++++ TEXT SEGMENT ++++
It is interesting that SHMD also had a history of innovation with the centre entrance Daimlers and of course the solitary double deck Atkinson in the mid-fifties. I understand these were inspired by a GM who had been at Blackpool, the spiritual home of centre entrance double deckers.
All this adds up to show what powers the municipal GM’s seemed to have in those glory days in including individual quirks into new vehicle specifications.

Philip Halstead

19/10/12 – 14:43

Philip is correct about the idea behind the door usage.
I’m not aware of any direct link between SHMD and Walsall and it would be interesting to see the minutes relating to the decision to purchase the vehicles. Presumably these are archived by Tameside MBC if any one has access.

Phil Blinkhorn

19/10/12 – 16:48

Were Walsall heavily into short Fleetlines? I remember seeing one/some with no front cantilever. I can’t remember how/where the driver sat!
++++ GIVEN INFORMATION ++++
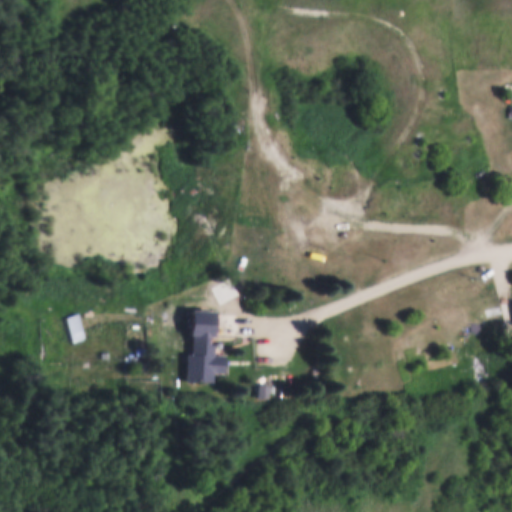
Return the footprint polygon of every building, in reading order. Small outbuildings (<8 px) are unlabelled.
[(281,203),(291,198),(309,241),(298,245),(281,203)] [(212,249),(241,253),(239,264),(210,261),(212,249)] [(389,303),(413,295),(417,305),(392,313),(389,303)] [(185,305),(209,306),(208,333),(204,333),(203,351),(220,352),(219,371),(206,371),(206,379),(182,377),(183,350),(187,350),(188,332),(184,332),(185,305)] [(64,314),(76,310),(84,335),(72,339),(64,314)] [(254,381),(266,382),(266,395),(253,395),(254,381)]
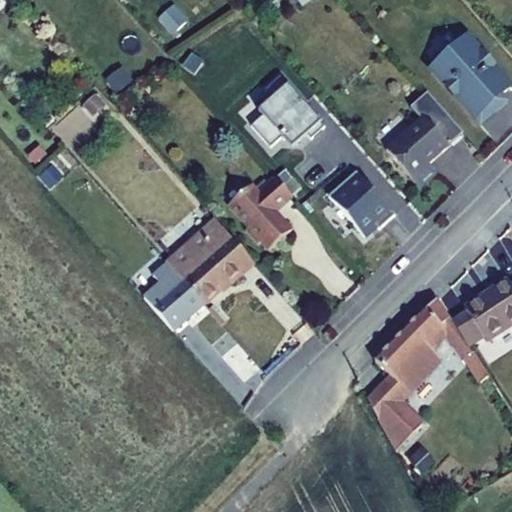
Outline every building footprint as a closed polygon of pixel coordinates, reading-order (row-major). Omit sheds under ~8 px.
[(477,48),(442,79),(490,132),(505,119),(501,114),(511,103),(511,85),(503,76),(505,74),(494,62),(492,64),(477,48)] [(273,127),(261,138),(281,159),(292,149),(294,151),(297,149),(303,155),(315,143),(322,150),(335,138),(290,88),(274,102),(282,111),(269,123),(273,127)] [(94,94),(56,130),(69,144),(107,108),(94,94)] [(437,129),(400,163),(431,197),(448,182),(440,173),(475,141),(438,101),(423,115),(437,129)] [(339,208),(375,247),(387,236),(391,239),(406,225),(368,182),(339,208)] [(300,206),(282,185),(265,200),(259,193),(248,203),(290,250),(301,240),(283,220),(300,206)] [(248,203),(235,214),(255,235),(251,238),(265,253),(268,251),(277,260),(290,250),(248,203)] [(224,230),(175,273),(212,314),(246,285),(249,286),(262,274),(224,230)] [(183,340),(212,314),(175,273),(163,285),(170,293),(154,308),(183,340)] [(506,278),(461,306),(465,312),(453,321),(465,340),(473,350),(485,342),(511,324),(511,282),(510,284),(506,278)] [(438,298),(386,351),(413,377),(439,353),(428,341),(444,325),(457,345),(465,340),(453,321),(438,298)] [(444,358),(439,353),(413,377),(386,351),(376,361),(392,377),(382,387),(385,390),(371,405),(396,452),(423,425),(399,400),(444,358)]
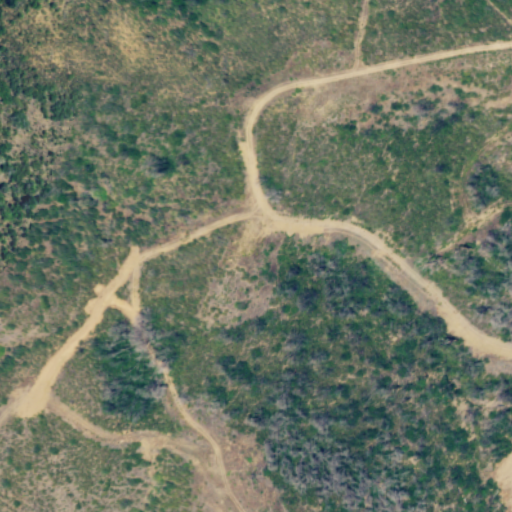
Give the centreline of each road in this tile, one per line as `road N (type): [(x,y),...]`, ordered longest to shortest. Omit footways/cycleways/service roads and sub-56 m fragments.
++++
*WHAT YOU HAVE TO DO*.
Copy out word for word the passage in the bus discussion above, from "I’m not aware" to "the driver sat!".

*FULL OUTPUT*.
I’m not aware of any direct link between SHMD and Walsall and it would be interesting to see the minutes relating to the decision to purchase the vehicles. Presumably these are archived by Tameside MBC if any one has access.

Phil Blinkhorn

19/10/12 – 16:48

Were Walsall heavily into short Fleetlines? I remember seeing one/some with no front cantilever. I can’t remember how/where the driver sat!